Ah, deretan tenda-tenda mungil yang menempati pelataran masjid Istiqlal tak luput dari perhatianku. Aku sempat melihat banyak jenis makanan dan minuman dijajakan. Tak hanya itu, penjual buku, pakaian dan aksesoris juga dapat ku jumpai di sana.
Dan jangan heran, jika kamu berjalan kaki untuk mencapai masjid ini, kamu akan menemukan banyak ibu-ibu yang menjajakan kantong plastik kresek. Buat apa mereka menjualnya? Tentu saja untuk menyimpan alas kakimu ketika nanti masuk ke area batas suci masjid.
Ah, untung aku selalu membawa shopping bag dalam tasku. Sehingga aku tak perlu membeli kantong plastik lagi.
Masjid Istiqlal memang memiliki banyak pintu masuk. Ada kemungkinan kamu akan masuk dan keluar dari pintu yang berbeda. Jadi, jangan harap untuk dapat meninggalkan alas kakimu begitu saja di satu pintu.
Sebelum adzan Zuhur berkumandang tadi, beberapa wanita terlihat melaksanakan sholat sunnah. Sementara yang lainnya, ada yang khusyuk memegang Al Qur'an kecil di tangannya. Bertilawah, berlomba meraih ridho Allah.

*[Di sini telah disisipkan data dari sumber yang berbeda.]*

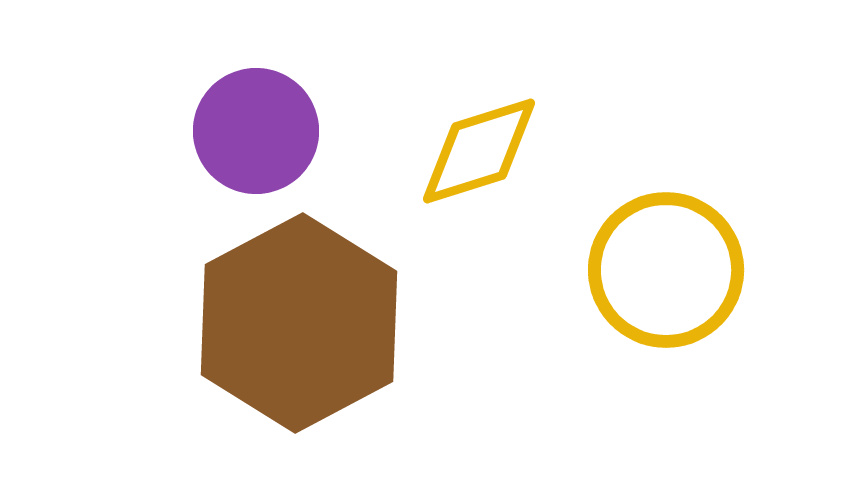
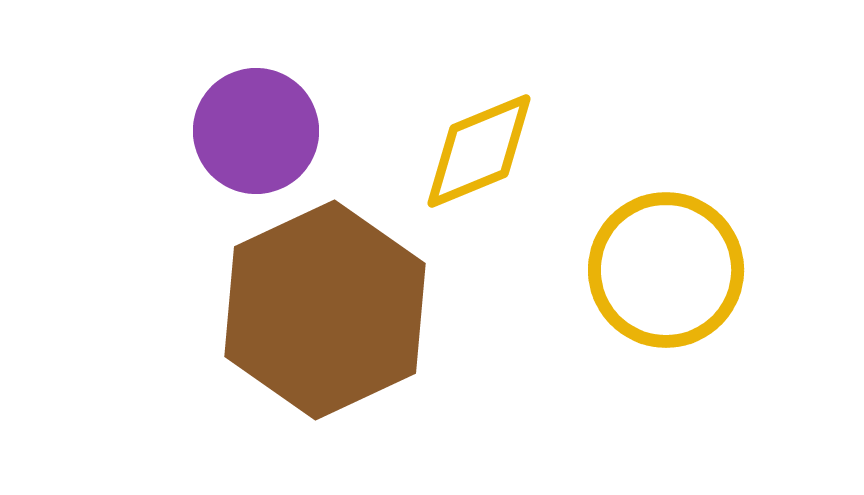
yellow diamond: rotated 5 degrees counterclockwise
brown hexagon: moved 26 px right, 13 px up; rotated 3 degrees clockwise
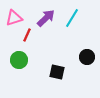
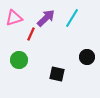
red line: moved 4 px right, 1 px up
black square: moved 2 px down
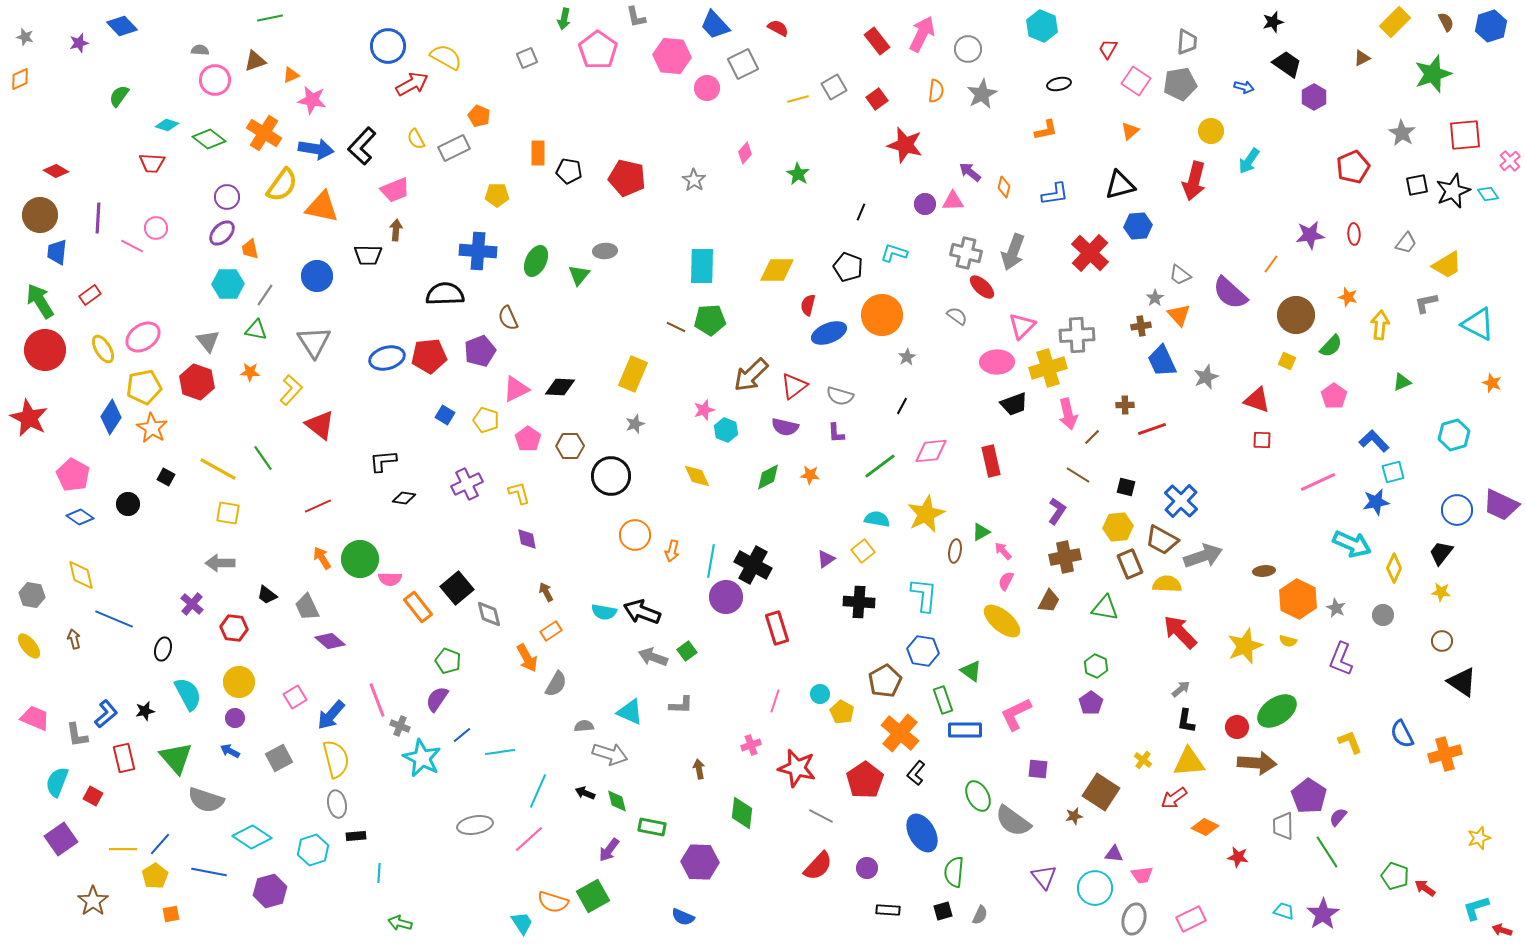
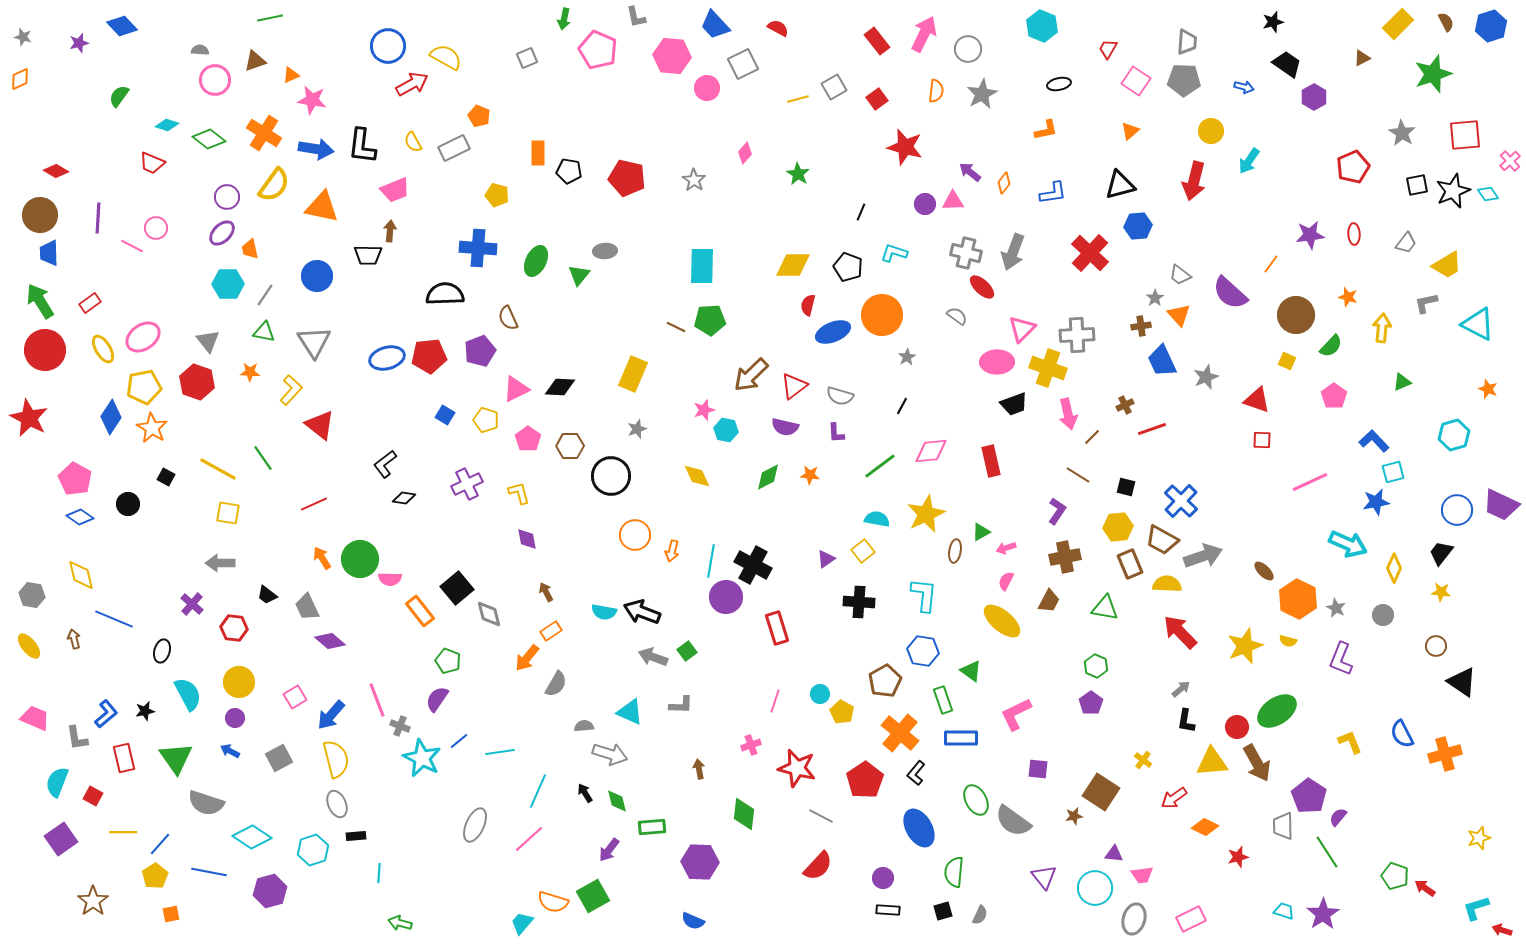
yellow rectangle at (1395, 22): moved 3 px right, 2 px down
pink arrow at (922, 34): moved 2 px right
gray star at (25, 37): moved 2 px left
pink pentagon at (598, 50): rotated 12 degrees counterclockwise
gray pentagon at (1180, 84): moved 4 px right, 4 px up; rotated 12 degrees clockwise
yellow semicircle at (416, 139): moved 3 px left, 3 px down
red star at (905, 145): moved 2 px down
black L-shape at (362, 146): rotated 36 degrees counterclockwise
red trapezoid at (152, 163): rotated 20 degrees clockwise
yellow semicircle at (282, 185): moved 8 px left
orange diamond at (1004, 187): moved 4 px up; rotated 25 degrees clockwise
blue L-shape at (1055, 194): moved 2 px left, 1 px up
yellow pentagon at (497, 195): rotated 15 degrees clockwise
brown arrow at (396, 230): moved 6 px left, 1 px down
blue cross at (478, 251): moved 3 px up
blue trapezoid at (57, 252): moved 8 px left, 1 px down; rotated 8 degrees counterclockwise
yellow diamond at (777, 270): moved 16 px right, 5 px up
red rectangle at (90, 295): moved 8 px down
yellow arrow at (1380, 325): moved 2 px right, 3 px down
pink triangle at (1022, 326): moved 3 px down
green triangle at (256, 330): moved 8 px right, 2 px down
blue ellipse at (829, 333): moved 4 px right, 1 px up
yellow cross at (1048, 368): rotated 36 degrees clockwise
orange star at (1492, 383): moved 4 px left, 6 px down
brown cross at (1125, 405): rotated 24 degrees counterclockwise
gray star at (635, 424): moved 2 px right, 5 px down
cyan hexagon at (726, 430): rotated 10 degrees counterclockwise
black L-shape at (383, 461): moved 2 px right, 3 px down; rotated 32 degrees counterclockwise
pink pentagon at (73, 475): moved 2 px right, 4 px down
pink line at (1318, 482): moved 8 px left
red line at (318, 506): moved 4 px left, 2 px up
cyan arrow at (1352, 544): moved 4 px left
pink arrow at (1003, 551): moved 3 px right, 3 px up; rotated 66 degrees counterclockwise
brown ellipse at (1264, 571): rotated 50 degrees clockwise
orange rectangle at (418, 607): moved 2 px right, 4 px down
brown circle at (1442, 641): moved 6 px left, 5 px down
black ellipse at (163, 649): moved 1 px left, 2 px down
orange arrow at (527, 658): rotated 68 degrees clockwise
blue rectangle at (965, 730): moved 4 px left, 8 px down
gray L-shape at (77, 735): moved 3 px down
blue line at (462, 735): moved 3 px left, 6 px down
green triangle at (176, 758): rotated 6 degrees clockwise
yellow triangle at (1189, 762): moved 23 px right
brown arrow at (1257, 763): rotated 57 degrees clockwise
black arrow at (585, 793): rotated 36 degrees clockwise
green ellipse at (978, 796): moved 2 px left, 4 px down
gray semicircle at (206, 800): moved 3 px down
gray ellipse at (337, 804): rotated 12 degrees counterclockwise
green diamond at (742, 813): moved 2 px right, 1 px down
gray ellipse at (475, 825): rotated 56 degrees counterclockwise
green rectangle at (652, 827): rotated 16 degrees counterclockwise
blue ellipse at (922, 833): moved 3 px left, 5 px up
yellow line at (123, 849): moved 17 px up
red star at (1238, 857): rotated 25 degrees counterclockwise
purple circle at (867, 868): moved 16 px right, 10 px down
blue semicircle at (683, 917): moved 10 px right, 4 px down
cyan trapezoid at (522, 923): rotated 105 degrees counterclockwise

Namun banyak juga di antara mereka, yang tampak asyik menatap layar smartphone-nya masing-masing. Energi positif tempat ini membisikkan di telingaku bahwa mereka sedang membaca Al Qur'an digital.
Dari sini pula aku melihat banyak remaja bercengkrama di lantai dua masjid. Sedangkan di lantai tiga hingga lima, tampak sepi-sepi saja.

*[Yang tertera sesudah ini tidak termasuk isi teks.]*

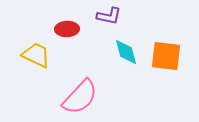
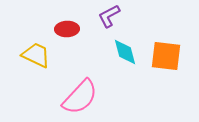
purple L-shape: rotated 140 degrees clockwise
cyan diamond: moved 1 px left
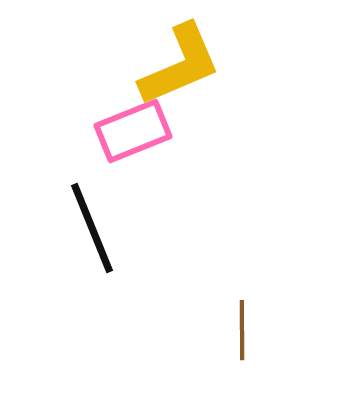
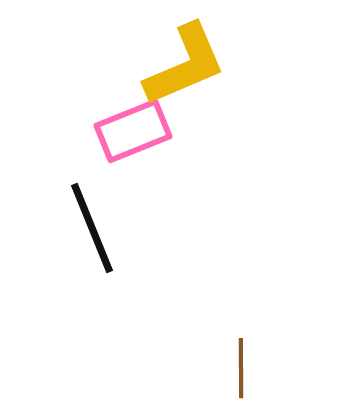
yellow L-shape: moved 5 px right
brown line: moved 1 px left, 38 px down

Lalu tetiba terpikir pula olehku, kira-kira ada berapa banyak marbot yang dipekerjakan di masjid ini? Mungkin saja jawabannya ada di google. Tapi sayang, aku belum sempat mencari tahu hal itu.
Tak lama, aku justru melihat seorang lelaki muda mengenakan seragam bertuliskan housekeeping di bagian punggungnya. Lelaki itu menyapu setiap sisi lantai masjid yang tidak dialasi karpet.
Aduh, aku tak sempat mengambil gambarnya. Dengan menenteng sebuah sapu dan pengki, lelaki itu cukup sigap bergerak, berpindah dari satu sisi ke sisi lainnya. Lagi pula, tak sopan juga kalau diam-diam aku memotretnya.